The model “Rent_Count ~ .” has the smallest RMSE of 325.12

Fitting Logistic Regression Models

We will fit the following candidate models on the 2-level categorical response Rent_Many:

# make formula for lm models
response_glm <- names(df_train)[2]
models_glm <- response_glm %&% " ~ " %&% model_candidates 
models_glm

## [1] "Rent_Many ~ ."                                                    
## [2] "Rent_Many ~ Hour +  Temperature + Humidity + Wind_Speed"          
## [3] "Rent_Many ~ Hour +  Temperature * Humidity + Wind_Speed"          
## [4] "Rent_Many ~ Hour +  Temperature * Humidity + Seasons + Holiday"   
## [5] "Rent_Many ~ (Hour + Temperature + Humidity)^2 + Seasons + Holiday"
## [6] "Rent_Many ~ Hour * Holiday + Temperature * Humidity"

For each candidate model, we will perform the logistic regression on the train set, find the best one with cross validation, and use it to make predictions on the test set. The helper function returns a summary of metric in a data frame.

# fit the models
fit_glm <- fit_glm_models(response_glm, models_glm, df_train, df_test, "binomial", "Accuracy")

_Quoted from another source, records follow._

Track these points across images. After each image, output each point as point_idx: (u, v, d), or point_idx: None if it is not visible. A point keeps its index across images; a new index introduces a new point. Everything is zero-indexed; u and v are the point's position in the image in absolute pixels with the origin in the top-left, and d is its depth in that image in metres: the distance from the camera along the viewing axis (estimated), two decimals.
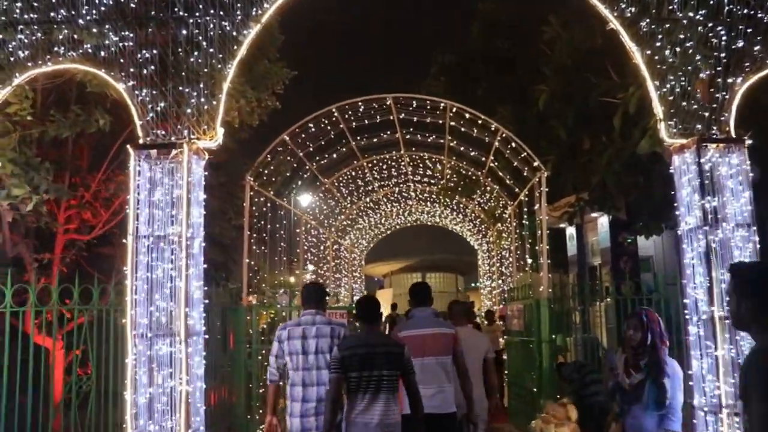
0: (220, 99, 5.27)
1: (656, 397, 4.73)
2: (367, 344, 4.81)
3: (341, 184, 15.54)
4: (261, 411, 10.82)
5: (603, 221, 17.03)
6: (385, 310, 25.03)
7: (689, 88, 5.40)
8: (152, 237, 5.06)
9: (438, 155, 14.37)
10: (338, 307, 10.66)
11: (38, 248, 8.68)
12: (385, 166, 15.30)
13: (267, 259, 11.24)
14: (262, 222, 11.26)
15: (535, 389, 9.75)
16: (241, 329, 9.89)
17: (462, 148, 12.93)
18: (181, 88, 5.25)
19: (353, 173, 15.11)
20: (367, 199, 18.25)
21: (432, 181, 16.81)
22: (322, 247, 17.27)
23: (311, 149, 11.94)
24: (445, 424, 5.53)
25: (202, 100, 5.25)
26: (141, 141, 5.22)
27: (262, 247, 11.24)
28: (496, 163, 12.64)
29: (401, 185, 17.68)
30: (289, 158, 11.68)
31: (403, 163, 15.32)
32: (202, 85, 5.24)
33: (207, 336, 5.58)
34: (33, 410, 6.18)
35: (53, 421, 6.17)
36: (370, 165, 14.99)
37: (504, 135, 10.63)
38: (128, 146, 5.21)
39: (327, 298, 6.08)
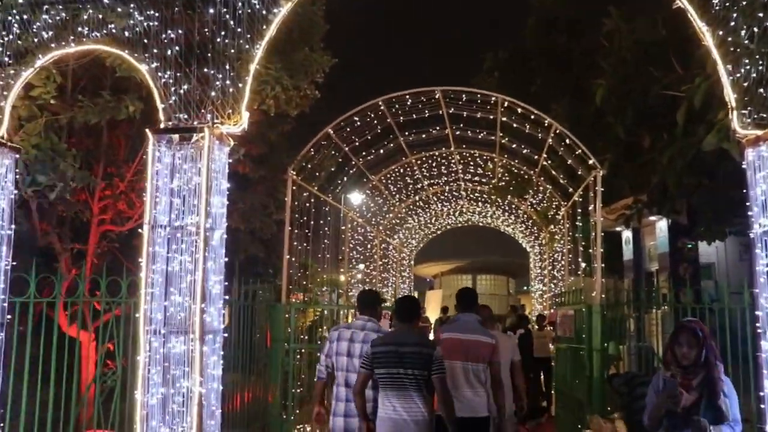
0: (247, 81, 4.96)
1: (712, 420, 4.20)
2: (398, 343, 4.95)
3: (389, 182, 15.18)
4: (297, 411, 10.60)
5: (662, 225, 16.29)
6: (436, 311, 24.70)
7: (767, 73, 4.84)
8: (170, 227, 4.77)
9: (489, 153, 13.86)
10: (383, 308, 10.33)
11: (72, 239, 8.59)
12: (434, 164, 14.87)
13: (309, 256, 10.95)
14: (305, 218, 10.97)
15: (583, 400, 9.22)
16: (279, 327, 9.63)
17: (514, 146, 12.41)
18: (206, 69, 4.97)
19: (401, 170, 14.72)
20: (416, 198, 17.86)
21: (483, 180, 16.30)
22: (369, 246, 16.96)
23: (357, 144, 11.61)
24: (478, 427, 5.63)
25: (228, 82, 4.95)
26: (162, 125, 4.95)
27: (304, 244, 10.95)
28: (549, 162, 12.09)
29: (451, 183, 17.22)
30: (334, 153, 11.37)
31: (453, 161, 14.87)
32: (228, 67, 4.94)
33: (232, 332, 5.27)
34: (59, 402, 5.99)
35: (76, 414, 5.96)
36: (419, 162, 14.58)
37: (558, 131, 10.09)
38: (147, 130, 4.95)
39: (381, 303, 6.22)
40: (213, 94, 4.96)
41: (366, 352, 5.06)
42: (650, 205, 12.61)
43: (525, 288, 40.58)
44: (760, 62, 4.91)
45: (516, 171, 14.20)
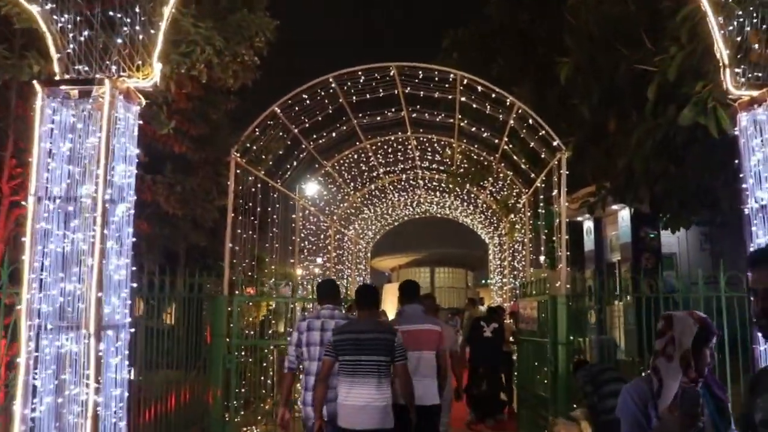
0: (160, 27, 4.13)
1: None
2: (360, 330, 5.07)
3: (343, 168, 14.41)
4: (242, 412, 9.83)
5: (624, 214, 15.86)
6: (393, 304, 23.93)
7: (764, 27, 4.20)
8: (60, 199, 3.93)
9: (448, 138, 13.22)
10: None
11: None
12: (390, 150, 14.15)
13: (257, 246, 10.13)
14: (250, 204, 10.16)
15: (547, 396, 8.64)
16: (221, 321, 8.84)
17: (474, 129, 11.77)
18: (111, 13, 4.14)
19: (356, 156, 13.98)
20: (372, 187, 17.13)
21: (441, 168, 15.65)
22: (322, 236, 16.18)
23: (307, 125, 10.82)
24: (433, 414, 5.98)
25: (137, 28, 4.13)
26: (57, 78, 4.10)
27: (251, 233, 10.14)
28: (510, 146, 11.49)
29: (408, 172, 16.53)
30: (282, 134, 10.57)
31: (409, 147, 14.17)
32: (138, 10, 4.13)
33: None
34: None
35: None
36: (374, 147, 13.86)
37: (520, 111, 9.48)
38: (35, 82, 4.09)
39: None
40: (119, 41, 4.13)
41: (328, 340, 5.15)
42: (614, 193, 12.08)
43: (483, 281, 40.30)
44: (755, 15, 4.28)
45: (475, 157, 13.58)
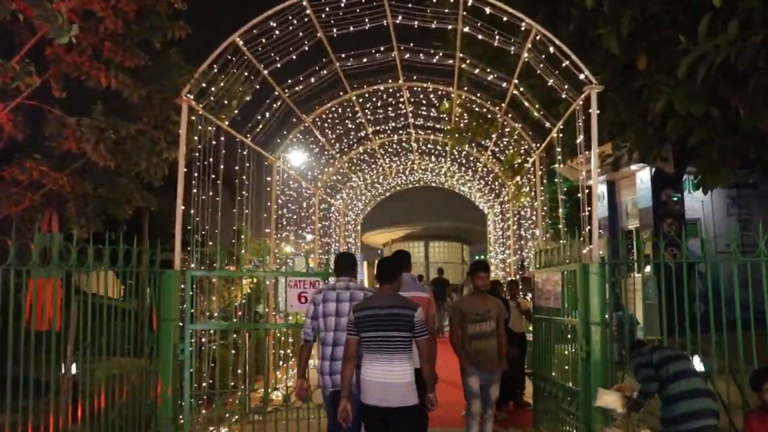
0: None
1: None
2: (381, 306, 4.98)
3: (326, 125, 12.59)
4: (203, 411, 8.17)
5: (643, 176, 14.13)
6: None
7: None
8: None
9: (446, 87, 11.44)
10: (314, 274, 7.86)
11: None
12: (379, 103, 12.35)
13: (209, 207, 8.33)
14: (211, 160, 8.39)
15: (576, 389, 6.98)
16: (169, 302, 7.11)
17: (477, 70, 9.97)
18: None
19: (340, 111, 12.16)
20: (360, 150, 15.34)
21: (437, 126, 13.86)
22: (305, 204, 14.41)
23: (279, 65, 9.00)
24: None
25: None
26: None
27: (210, 193, 8.38)
28: (521, 90, 9.71)
29: (400, 132, 14.76)
30: (249, 76, 8.77)
31: (401, 100, 12.37)
32: None
33: None
34: None
35: None
36: (360, 100, 12.05)
37: (538, 37, 7.70)
38: None
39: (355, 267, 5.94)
40: None
41: (349, 317, 5.11)
42: (636, 148, 10.40)
43: (481, 256, 38.68)
44: None
45: (477, 109, 11.80)
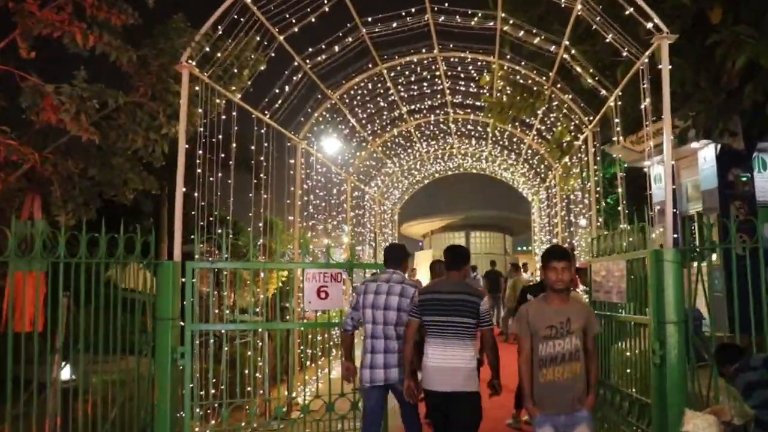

## Fit model: 'Rent_Many ~ .' 
## Accuracy = 0.993147555961626 
## Fit model: 'Rent_Many ~ Hour +  Temperature + Humidity + Wind_Speed' 
## Accuracy = 0.804020100502513 
## Fit model: 'Rent_Many ~ Hour +  Temperature * Humidity + Wind_Speed' 
## Accuracy = 0.809502055733212 
## Fit model: 'Rent_Many ~ Hour +  Temperature * Humidity + Seasons + Holiday' 
## Accuracy = 0.819552306989493 
## Fit model: 'Rent_Many ~ (Hour + Temperature + Humidity)^2 + Seasons + Holiday' 
## Accuracy = 0.822750114207401 
## Fit model: 'Rent_Many ~ Hour * Holiday + Temperature * Humidity' 
## Accuracy = 0.811329374143445

fit_glm

The model “Rent_Many ~ .” has the largest accuracy of 0.99

Conclusion

Both of MLR models and logistic regression models give similar results. Among the candidate models, the models with only main effects (without interactions and higher-oder terms) perform best to predict the test set.